For His Eyes Only: Mitt Romney's Financial Shell Game

Jul 05 2012 Published by under Featured News

How fitting that as we celebrate what makes America great, news is trickling out about Mitt Romney’s foreign holdings, especially tax sheltered assets in Bermuda and the Cayman Islands.

Romney’s refusal to fully disclose all of his financial holdings and income raises red flags. There are no allegations of illegality, but there are an awful lot of questions. Romney still receives residual income from Bain and its holdings though he officially (though apparently not literally) left years ago. His Bain income and holdings are the most cloaked, and considering that Bain profits by moving money around in clever ways, the most sought-after.

Even as governor, Romney held his financial cards as close to his vest as Massachusetts law allowed. One day before he was sworn in as Governor of Massachusetts in 2003, Romney transferred to his wife’s blind trust ownership of Bermuda-based Sankaty High Yield Asset Investors, Ltd. Sankaty is a hedge fund created by Bain in 1977 to facilitate its Domino’s Pizza acquisition. A Bermuda shell corporation like this allows investors to avoid U.S. taxes on earnings (and can facilitate money laundering). By Massachusetts law, once it was in the blind trust, he did not have to disclose ownership or control of Sankaty.

Public officials use blind trusts to avoid the appearance (and fact) of conflict of interest. A blind trust is supposed to be run by an independent trustee and its contents unknown to the owner. Thus, the official is not aware whether he owns part of any company that the government is doing business with. The trustee for the Romney blind trust is Mitt’s personal lawyer.
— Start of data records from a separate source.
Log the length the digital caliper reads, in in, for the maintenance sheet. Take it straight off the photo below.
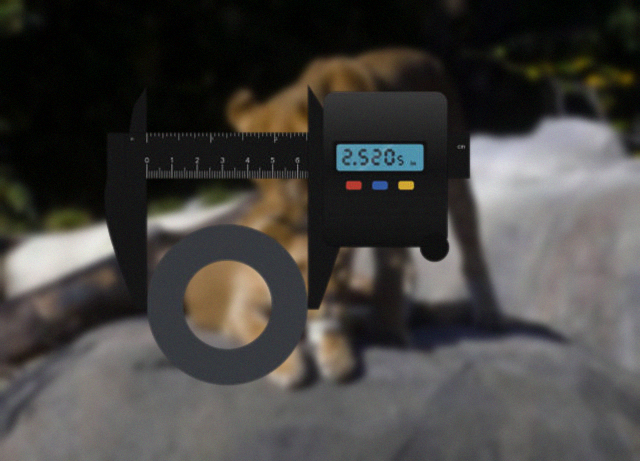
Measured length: 2.5205 in
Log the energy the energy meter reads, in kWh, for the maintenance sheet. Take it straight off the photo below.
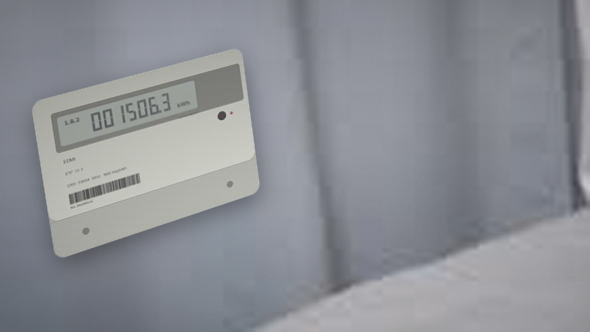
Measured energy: 1506.3 kWh
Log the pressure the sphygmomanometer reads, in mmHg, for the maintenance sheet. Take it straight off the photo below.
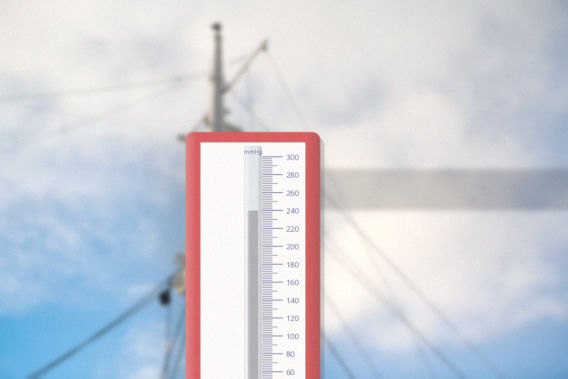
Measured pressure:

The Sankaty shell company remained undocumented until Romney released his 2010 tax returns recently.  Funny thing, but in the 2010 tax return, Sankaty was listed as directly owned by both Romneys, not by Ann’s blind trust.

Romney did not disclose ownership of Sankaty on his presidential campaign filings because it did not meet the minimum $1000 value required in campaign disclosures. Mitt’s tax returns confirm that Sankaty was valued at zero. However, it was not a worthless company. Its assets and its debts were each $10,000. Knowing how Bain killed companies it bought–by loading them up with debt—it is easy to see that Sankaty is still a useful business tool. It is also worthwhile to remember that shifting debt among real and shell companies and not reporting it accurately was what got Enron in trouble. With a fortune and legal and accounting team the size of Romney’s, there could be any number of things going on behind his financial veil.
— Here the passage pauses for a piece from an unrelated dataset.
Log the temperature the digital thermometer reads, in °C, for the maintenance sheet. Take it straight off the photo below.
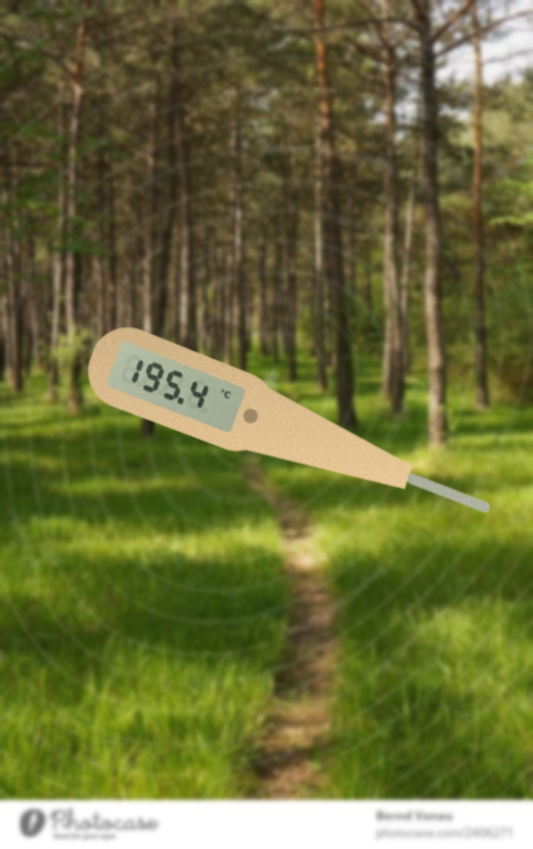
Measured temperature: 195.4 °C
Sankaty is just one example. Now consider:

  • Bain Capital has at least 138 funds in the Caymans alone, and Romney is known to have interest in at least 12.
  • 55 pages of Romney’s 2010 tax return cover his foreign dealings.
  • Last month, Bain paid Romney $1.9 million—not as annual income but as “catch up”—the difference between Romney’s estimated earnings from Bain and his actual earnings.

There are opaque blind trusts, income from unclear sources, and unexplained earnings. In short, each worm unearthed seems to open a new can of worms.
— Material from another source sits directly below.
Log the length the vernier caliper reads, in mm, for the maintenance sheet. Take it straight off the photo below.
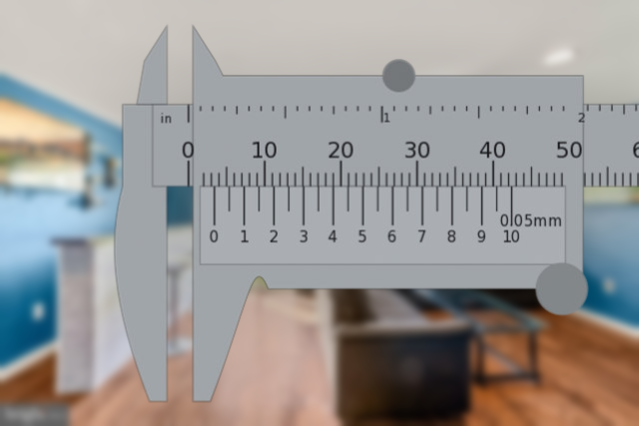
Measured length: 3.4 mm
In addition to shielding investment money from U.S. tax eyes, another use of offshore tax havens is to “park” money earned by foreign companies (including American businesses with a foreign incorporation address). Until this money is brought into the U.S. officially, it is not taxable in the U.S. In 2005, President George W. Bush declared a tax holiday, meaning that all the offshore money could be brought into the U.S. for a special low, low rate of 5.25%. $312 billion came into the country under the tax holiday. That gave us an extra $16 billion in tax that year, but think how much was lost.

If the term tax holiday feels more recent than 2005, it is because a year ago, corporations were lobbying hard for another tax holiday. “Foreign corporations” like Apple, Microsoft, and Google have billions offshore, and Mitt Romney? Who knows how much he has. His financial disclosure lists 25 investments as simply “worth more than $1 million.” Do you suppose President Mitt Romney would be in favor of a tax holiday?

Since 1967, presidential candidates have voluntarily disclosed years of tax returns. The first to do so was George Romney, Mitt’s father. The first since then to refuse is Mitt Romney.